# [Records provided]
▼

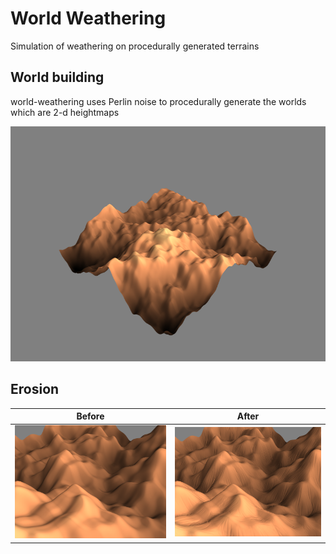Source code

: # World Weathering

Simulation of weathering on procedurally generated terrains

## World building

world-weathering uses Perlin noise to procedurally generate the worlds which are 2-d heightmaps

![worldpicture](ReadmeContent/pre_erosion_snapshot.png)

## Erosion

Before                       |  After
:---------------------------:|:-----------------------------:
![](ReadmeContent/before.png)|  ![](ReadmeContent/after.png)

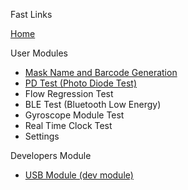 Fast Links

[Home](https://github.com/navi25/breezing_rgf/wiki)

User Modules
* [Mask Name and Barcode Generation](https://github.com/navi25/breezing_rgf/wiki/Mask-Name-and-Barcode-Generation)
* [PD Test (Photo Diode Test)](https://github.com/navi25/breezing_rgf/wiki/PD-Test-(Photo-Diode-Test))
* Flow Regression Test
* BLE Test (Bluetooth Low Energy)
* Gyroscope Module Test
* Real Time Clock Test
* Settings

Developers Module
* [USB Module (dev module)](https://github.com/navi25/breezing_rgf/wiki/USB-Module-(dev-module))
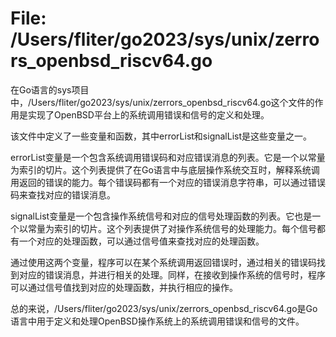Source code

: # File: /Users/fliter/go2023/sys/unix/zerrors_openbsd_riscv64.go

在Go语言的sys项目中，/Users/fliter/go2023/sys/unix/zerrors_openbsd_riscv64.go这个文件的作用是实现了OpenBSD平台上的系统调用错误和信号的定义和处理。

该文件中定义了一些变量和函数，其中errorList和signalList是这些变量之一。

errorList变量是一个包含系统调用错误码和对应错误消息的列表。它是一个以常量为索引的切片。这个列表提供了在Go语言中与底层操作系统交互时，解释系统调用返回的错误的能力。每个错误码都有一个对应的错误消息字符串，可以通过错误码来查找对应的错误消息。

signalList变量是一个包含操作系统信号和对应的信号处理函数的列表。它也是一个以常量为索引的切片。这个列表提供了对操作系统信号的处理能力。每个信号都有一个对应的处理函数，可以通过信号值来查找对应的处理函数。

通过使用这两个变量，程序可以在某个系统调用返回错误时，通过相关的错误码找到对应的错误消息，并进行相关的处理。同样，在接收到操作系统的信号时，程序可以通过信号值找到对应的处理函数，并执行相应的操作。

总的来说，/Users/fliter/go2023/sys/unix/zerrors_openbsd_riscv64.go是Go语言中用于定义和处理OpenBSD操作系统上的系统调用错误和信号的文件。

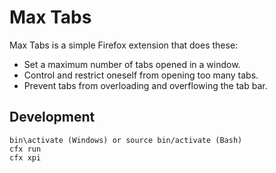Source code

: Max Tabs
========

Max Tabs is a simple Firefox extension that does these:

- Set a maximum number of tabs opened in a window.
- Control and restrict oneself from opening too many tabs.
- Prevent tabs from overloading and overflowing the tab bar.

Development
---

	bin\activate (Windows) or source bin/activate (Bash)
	cfx run
	cfx xpi
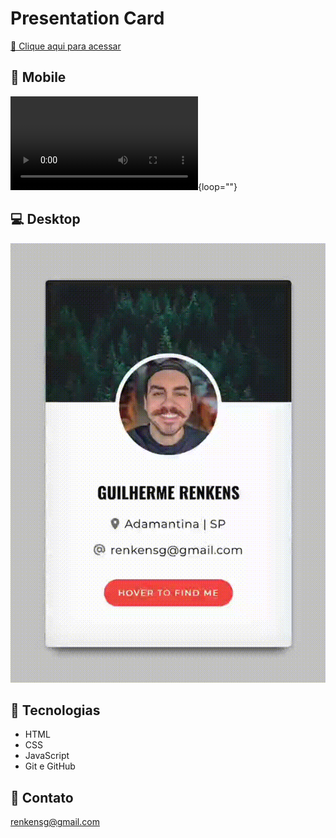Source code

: # Presentation Card

[🔗 Clique aqui para acessar](https://my-card-delta.vercel.app/)

## 📱 Mobile
![Mobile](https://user-images.githubusercontent.com/109971144/224054447-07c08085-df5e-4e5c-8d91-c8ba7d7cd7c8.mp4){loop=""}

## 💻 Desktop
![Desktop](hover-my-card.gif)

## 🤖 Tecnologias

- HTML
- CSS
- JavaScript
- Git e GitHub

## 📩 Contato

renkensg@gmail.com
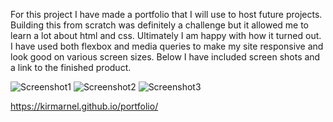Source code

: For this project I have made a portfolio that I will use to host future projects. Building this from scratch was definitely a challenge but it allowed me to learn a lot about html and css. Ultimately I am happy with how it turned out. I have used both flexbox and media queries to make my site responsive and look good on various screen sizes. Below I have included screen shots and a link to the finished product.

![Screenshot1](./assets/images/screenshot1.jpg)
![Screenshot2](./assets/images/screenshot2.jpg)
![Screenshot3](./assets/images/screenshot3.jpg)



https://kirmarnel.github.io/portfolio/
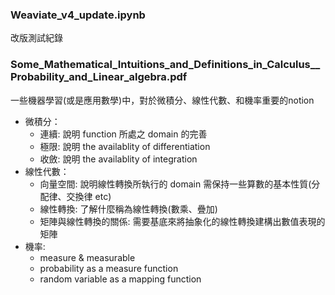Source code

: ### Weaviate_v4_update.ipynb
改版測試紀錄

### Some_Mathematical_Intuitions_and_Definitions_in_Calculus__Probability_and_Linear_algebra.pdf
一些機器學習(或是應用數學)中，對於微積分、線性代數、和機率重要的notion
* 微積分：
  * 連續: 說明 function 所處之 domain 的完善
  * 極限: 說明 the availablity of differentiation
  * 收斂: 說明 the availablity of integration
* 線性代數：
  * 向量空間: 說明線性轉換所執行的 domain 需保持一些算數的基本性質(分配律、交換律 etc)
  * 線性轉換: 了解什麼稱為線性轉換(數乘、疊加)
  * 矩陣與線性轉換的關係: 需要基底來將抽象化的線性轉換建構出數值表現的矩陣
* 機率:
  * measure & measurable
  * probability as a measure function
  * random variable as a mapping function 
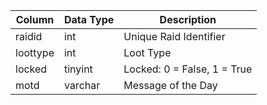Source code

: | Column   | Data Type | Description                 |
| -------- | --------- | --------------------------- |
| raidid   | int       | Unique Raid Identifier      |
| loottype | int       | Loot Type                   |
| locked   | tinyint   | Locked: 0 = False, 1 = True |
| motd     | varchar   | Message of the Day          |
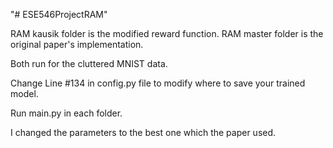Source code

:"# ESE546ProjectRAM" 

RAM kausik folder is the modified reward function. 
RAM master folder is the original paper's implementation. 

Both run for the cluttered MNIST data. 

Change Line #134 in config.py file to modify where to save your trained model. 

Run main.py in each folder.

I changed the parameters to the best one which the paper used. 
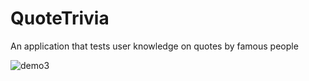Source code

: # QuoteTrivia
An application that tests user knowledge on quotes by famous people

![demo3](https://user-images.githubusercontent.com/65484407/92030529-c6ed3600-ed2c-11ea-97a5-f3e424d04051.gif)

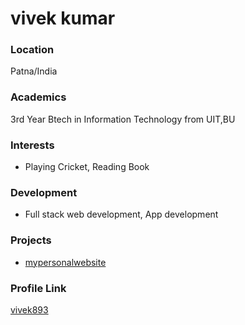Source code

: # vivek kumar

### Location

Patna/India

### Academics

3rd Year Btech in Information Technology from UIT,BU

### Interests

- Playing Cricket, Reading Book

### Development

- Full stack web development, App development

### Projects

- [mypersonalwebsite](https://github.com/vivek893/mypersonalwebsite.github.io)

### Profile Link

[vivek893](https://github.com/vivek893)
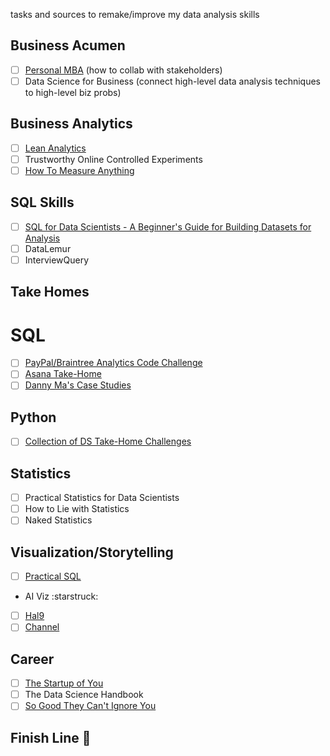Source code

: tasks and sources to remake/improve my data analysis skills

## Business Acumen
- [ ] [Personal MBA](https://vk.com/doc210633565_570900216?hash=9XlwlpWSOsRx2BzySAc8IBPWP8xux8S9K35JKB0Kxdg) (how to collab with stakeholders)
- [ ] Data Science for Business (connect high-level data analysis techniques to high-level biz probs)

## Business Analytics
- [ ] [Lean Analytics](https://choolskool.com/wp-content/uploads/2021/07/Lean-Analytics_-Use-Data-to-Build-a-Better-Startup-Faster-PDFDrive.com-.pdf)
- [ ] Trustworthy Online Controlled Experiments
- [ ] [How To Measure Anything](https://www.professionalwargaming.co.uk/HowToMeasureAnythingEd2DouglasWHubbard.pdf)

## SQL Skills
- [ ] [SQL for Data Scientists - A Beginner's Guide for Building Datasets for Analysis](https://www.oreilly.com/library/view/sql-for-data/9781119669364/)
- [ ] DataLemur
- [ ] InterviewQuery

## Take Homes
# SQL
- [ ] [PayPal/Braintree Analytics Code Challenge](https://github.com/AlexanderConnelly/BrainTree_SQL_Coding_Challenge_Data_Analyst)
- [ ] [Asana Take-Home](https://github.com/danamkaplan/asana_takehome)
- [ ] [Danny Ma's Case Studies](https://8weeksqlchallenge.com/getting-started/)

## Python
- [ ] [Collection of DS Take-Home Challenges](https://github.com/JifuZhao/DS-Take-Home)

## Statistics
- [ ] Practical Statistics for Data Scientists
- [ ] How to Lie with Statistics
- [ ] Naked Statistics

## Visualization/Storytelling
- [ ] [Practical SQL](http://projanco.com/Library/Practical%20SQL%20A%20Beginner%E2%80%99s%20Guide%20to%20Storytelling%20with%20Data.pdf)
* AI Viz :starstruck:
- [ ] [Hal9](https://www.hal9.com/?gclid=CjwKCAiA3KefBhByEiwAi2LDHKJD9Kf-ErD37hloRHBzFIJmf5-u5nUCeLYbE_r33-XCXFQfttbq-hoCYFoQAvD_BwE)
- [ ] [Channel](https://www.usechannel.com/)

## Career
- [ ] [The Startup of You](https://thefloforce.files.wordpress.com/2015/06/the-start-up-of-you-reid-hoffman.pdf)
- [ ] The Data Science Handbook
- [ ] [So Good They Can't Ignore You](http://www.stafforini.com/docs/Newport%20-%20So%20good%20they%20can't%20ignore%20you.pdf)

## Finish Line 🎉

▲

# [Problem to solve]
Please arrange the lines above as a Markdown table with the columns No. and Line, starting at the line that contains "# vivek kumar" and stopping after the line that contains "data analysis skills". Skip blank lines, and leave the pictures out of the answer.

# [Result for this exercise]
| No. | Line |
|---|---|
| 1 | : # vivek kumar |
| 2 | ### Location |
| 3 | Patna/India |
| 4 | ### Academics |
| 5 | 3rd Year Btech in Information Technology from UIT,BU |
| 6 | ### Interests |
| 7 | - Playing Cricket, Reading Book |
| 8 | ### Development |
| 9 | - Full stack web development, App development |
| 10 | ### Projects |
| 11 | - [mypersonalwebsite](https://github.com/vivek893/mypersonalwebsite.github.io) |
| 12 | ### Profile Link |
| 13 | [vivek893](https://github.com/vivek893) |
| 14 | Source code |
| 15 | : tasks and sources to remake/improve my data analysis skills |